Menariknya, hamparan es indah di kaki Everest tersebut ternyata bukan menjadi titik akhir dari petualangan ekstrem dua penjelajah ini. Jalur legendaris dan menantang lainnya justru sudah mengadang di depan mata untuk segera mereka taklukkan dengan sisa tenaga yang ada.
Tantangan Berat dalam Tim Overlander Indonesia Lakukan Ekspedisi Tibet Hingga Everest Base Camp
Setelah puas berfoto di area base camp, tim overlander langsung tancap gas melanjutkan perjalanan masuk lebih dalam ke dataran tinggi Tibet.

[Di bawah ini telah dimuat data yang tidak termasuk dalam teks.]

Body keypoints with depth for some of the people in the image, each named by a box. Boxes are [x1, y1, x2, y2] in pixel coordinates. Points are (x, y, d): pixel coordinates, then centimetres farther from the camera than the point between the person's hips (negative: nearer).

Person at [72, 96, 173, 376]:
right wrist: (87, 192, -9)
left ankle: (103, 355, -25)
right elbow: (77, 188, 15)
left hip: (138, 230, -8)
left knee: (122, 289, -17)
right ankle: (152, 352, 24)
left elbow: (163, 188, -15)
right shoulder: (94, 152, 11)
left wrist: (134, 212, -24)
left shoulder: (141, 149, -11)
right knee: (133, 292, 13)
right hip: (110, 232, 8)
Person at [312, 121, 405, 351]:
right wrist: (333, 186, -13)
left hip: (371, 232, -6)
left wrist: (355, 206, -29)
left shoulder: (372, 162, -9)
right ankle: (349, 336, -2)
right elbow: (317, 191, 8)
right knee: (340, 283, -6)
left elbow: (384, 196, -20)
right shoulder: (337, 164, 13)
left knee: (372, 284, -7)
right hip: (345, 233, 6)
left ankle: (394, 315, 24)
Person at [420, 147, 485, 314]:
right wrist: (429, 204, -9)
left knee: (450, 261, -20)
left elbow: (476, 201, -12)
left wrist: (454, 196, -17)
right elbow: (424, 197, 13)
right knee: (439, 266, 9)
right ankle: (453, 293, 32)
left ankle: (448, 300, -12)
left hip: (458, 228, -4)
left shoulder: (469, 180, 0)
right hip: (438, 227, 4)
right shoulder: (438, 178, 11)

Rute yang mereka pilih pun tidak main-main, yaitu menyusuri Route 318 dan Route 317 yang terkenal sangat spektakuler sekaligus sepi.
Mereka berkendara membelah kota-kota terpencil mulai dari Shigatse, Nagqu, Baqing, hingga tembus ke wilayah Sichuan selama berhari-hari. Hebatnya, para rider ini secara konsisten berada di atas motor pada elevasi ekstrem berkisar antara 4.500 hingga 5.000 mdpl lebih.
Kondisi alam yang sangat ekstrem ini membuat pasokan oksigen menjadi sangat tipis dan suhu udara drop hingga di bawah titik beku. Alhasil, gejala Acute Mountain Sickness (AMS) seperti pusing mual dan sesak napas menjadi makanan sehari-hari yang harus mereka lawan.
Beruntung kesiapan fisik yang prima dan tabung oksigen portabel selalu siap sedia di dalam tas motor selama petualangan berlangsung. Tantangan berat murni di alam liar ini diakui memiliki karakter yang jauh berbeda jika dibandingkan dengan pegunungan di Eropa.
“Di Eropa kita bisa menemukan salju yang indah, namun umumnya berada pada elevasi yang jauh lebih rendah. Di Tibet kami menghadapi kombinasi salju, suhu beku, udara tipis, dan ketinggian ekstrem di atas 5.000 meter. Tantangannya benar-benar berbeda dan membutuhkan adaptasi fisik yang serius,” cerita Rial Hamzah
Menjelajahi Area Glasial Rahasia yang Terisolasi
Selain berhasil menuntaskan jalur utama, tim Indonesia ini juga berkesempatan mendatangi Yuexionggou High Mountain Periglacial Wetland Park di Baqing. Tempat indah ini merupakan kawasan konservasi ekosistem pegunungan tinggi yang terbentuk dari proses glasial alami selama ribuan tahun lamanya.